- Polay Kalan Location in Madhya Pradesh, India Polay Kalan Polay Kalan (India)
- Coordinates: 23°12′42″N 76°33′8″E﻿ / ﻿23.21167°N 76.55222°E
- Country: India
- State: Madhya Pradesh
- District: Shajapur

Area
- • Total: 2.17 km^{2} (0.84 sq mi)

Population (2011)
- • Total: 12,268
- • Density: 5,650/km^{2} (14,600/sq mi)

Languages
- • Official: Hindi
- Time zone: UTC+5:30 (IST)
- Postal code: 465116
- ISO 3166 code: IN-MP
- Vehicle registration: MP-42

= Polay Kalan =

Polay Kalan is a town, near Shajapur city and a Nagar Panchayat and Tehsil in Shajapur district in the Indian state of Madhya Pradesh.

==Demographics==

As of the 2011 Census of India, Polay Kalan had a population of 12,268. Males constitute 51.91% of the population and females 48.09%. Polay Kalan has an average literacy rate of 68.54%, lower than the national average of 74.04%: male literacy is 78.89%, and female literacy is 57.36%. In Polay Kalan, 13.17% of the population is under 6 years of age.
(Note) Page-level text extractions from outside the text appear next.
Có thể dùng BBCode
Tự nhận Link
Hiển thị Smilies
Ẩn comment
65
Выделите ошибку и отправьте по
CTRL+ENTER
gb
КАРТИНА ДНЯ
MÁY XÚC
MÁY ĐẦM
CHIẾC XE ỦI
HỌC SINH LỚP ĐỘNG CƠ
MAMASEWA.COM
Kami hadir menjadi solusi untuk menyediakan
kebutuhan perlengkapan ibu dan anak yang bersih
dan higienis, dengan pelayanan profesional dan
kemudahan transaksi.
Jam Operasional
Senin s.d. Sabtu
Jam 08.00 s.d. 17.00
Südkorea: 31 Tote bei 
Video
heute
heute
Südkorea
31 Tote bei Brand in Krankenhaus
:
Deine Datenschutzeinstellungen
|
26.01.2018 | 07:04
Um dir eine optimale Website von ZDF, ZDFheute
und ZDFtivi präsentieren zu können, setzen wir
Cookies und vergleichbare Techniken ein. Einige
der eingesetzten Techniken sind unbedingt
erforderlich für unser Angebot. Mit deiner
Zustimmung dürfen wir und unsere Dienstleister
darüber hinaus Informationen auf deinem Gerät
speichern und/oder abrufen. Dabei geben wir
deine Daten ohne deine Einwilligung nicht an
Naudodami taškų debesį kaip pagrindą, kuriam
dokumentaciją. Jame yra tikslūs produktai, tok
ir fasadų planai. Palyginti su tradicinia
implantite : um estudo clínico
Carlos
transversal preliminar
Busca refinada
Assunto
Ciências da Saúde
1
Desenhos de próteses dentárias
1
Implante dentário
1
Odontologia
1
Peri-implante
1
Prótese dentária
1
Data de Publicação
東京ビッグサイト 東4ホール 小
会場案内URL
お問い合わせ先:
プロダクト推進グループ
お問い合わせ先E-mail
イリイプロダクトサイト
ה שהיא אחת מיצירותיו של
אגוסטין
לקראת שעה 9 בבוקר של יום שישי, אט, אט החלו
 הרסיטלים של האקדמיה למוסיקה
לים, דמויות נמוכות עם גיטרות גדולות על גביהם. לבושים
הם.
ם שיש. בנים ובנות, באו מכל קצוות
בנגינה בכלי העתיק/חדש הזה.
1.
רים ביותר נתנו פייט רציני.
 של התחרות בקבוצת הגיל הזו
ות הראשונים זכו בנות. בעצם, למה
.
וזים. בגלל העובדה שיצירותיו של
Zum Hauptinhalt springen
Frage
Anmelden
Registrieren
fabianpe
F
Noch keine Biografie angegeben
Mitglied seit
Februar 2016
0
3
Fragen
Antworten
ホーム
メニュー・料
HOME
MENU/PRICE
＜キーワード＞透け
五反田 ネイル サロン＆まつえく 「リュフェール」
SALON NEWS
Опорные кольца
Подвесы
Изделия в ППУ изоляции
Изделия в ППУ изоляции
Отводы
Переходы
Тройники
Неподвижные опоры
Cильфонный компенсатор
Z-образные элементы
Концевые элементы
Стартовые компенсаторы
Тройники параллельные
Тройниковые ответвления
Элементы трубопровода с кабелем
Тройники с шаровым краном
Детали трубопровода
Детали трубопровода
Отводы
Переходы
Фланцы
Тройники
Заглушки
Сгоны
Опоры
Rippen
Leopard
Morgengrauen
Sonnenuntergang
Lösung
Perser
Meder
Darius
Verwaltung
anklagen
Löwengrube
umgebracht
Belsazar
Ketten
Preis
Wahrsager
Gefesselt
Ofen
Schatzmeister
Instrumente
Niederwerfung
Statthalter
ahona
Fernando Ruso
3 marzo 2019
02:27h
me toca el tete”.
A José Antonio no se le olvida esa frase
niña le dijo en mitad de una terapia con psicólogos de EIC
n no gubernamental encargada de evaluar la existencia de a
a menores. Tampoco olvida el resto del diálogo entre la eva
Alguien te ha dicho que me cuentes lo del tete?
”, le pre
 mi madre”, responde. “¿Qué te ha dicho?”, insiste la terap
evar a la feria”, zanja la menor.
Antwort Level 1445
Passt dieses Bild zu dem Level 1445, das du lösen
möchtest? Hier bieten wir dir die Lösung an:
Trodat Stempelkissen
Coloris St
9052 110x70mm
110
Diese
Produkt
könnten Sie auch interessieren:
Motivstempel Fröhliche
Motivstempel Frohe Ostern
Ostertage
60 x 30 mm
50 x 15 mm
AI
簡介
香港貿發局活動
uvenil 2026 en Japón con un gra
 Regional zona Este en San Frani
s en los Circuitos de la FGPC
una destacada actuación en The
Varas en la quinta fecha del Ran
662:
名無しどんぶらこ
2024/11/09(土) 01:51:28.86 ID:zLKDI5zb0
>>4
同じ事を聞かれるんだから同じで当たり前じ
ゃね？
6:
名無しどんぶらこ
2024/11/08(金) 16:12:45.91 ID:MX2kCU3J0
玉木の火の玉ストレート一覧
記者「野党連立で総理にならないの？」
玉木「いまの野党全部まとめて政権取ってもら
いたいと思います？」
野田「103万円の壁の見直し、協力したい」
Malvi is the local dialect predominantly used in this town. In term of political Support Polay Kalan has been a hub for BJP/RSS.

== Economy ==
Polay Kalan is a commercial hub for nearby villages, hosting market shops for electrical appliances, construction materials, general stores, fruits and vegetable, and restaurants. SBI and Narmada Jhabua banks also provide banking services here. It also has 3 petrol pumps and one mandi for Pyaj and lehsun.

== Education ==
Polay Kalan is seeing sudden rise of the privatization of school. It has around 3-4 good quality English schools along with some Hindi medium Private and Govt Schools. It has one Govt college Shree Shalagriram Ji Tomar Mahavidhyalay which provides bachelor's degree in BA and is affiliated with Vikram University.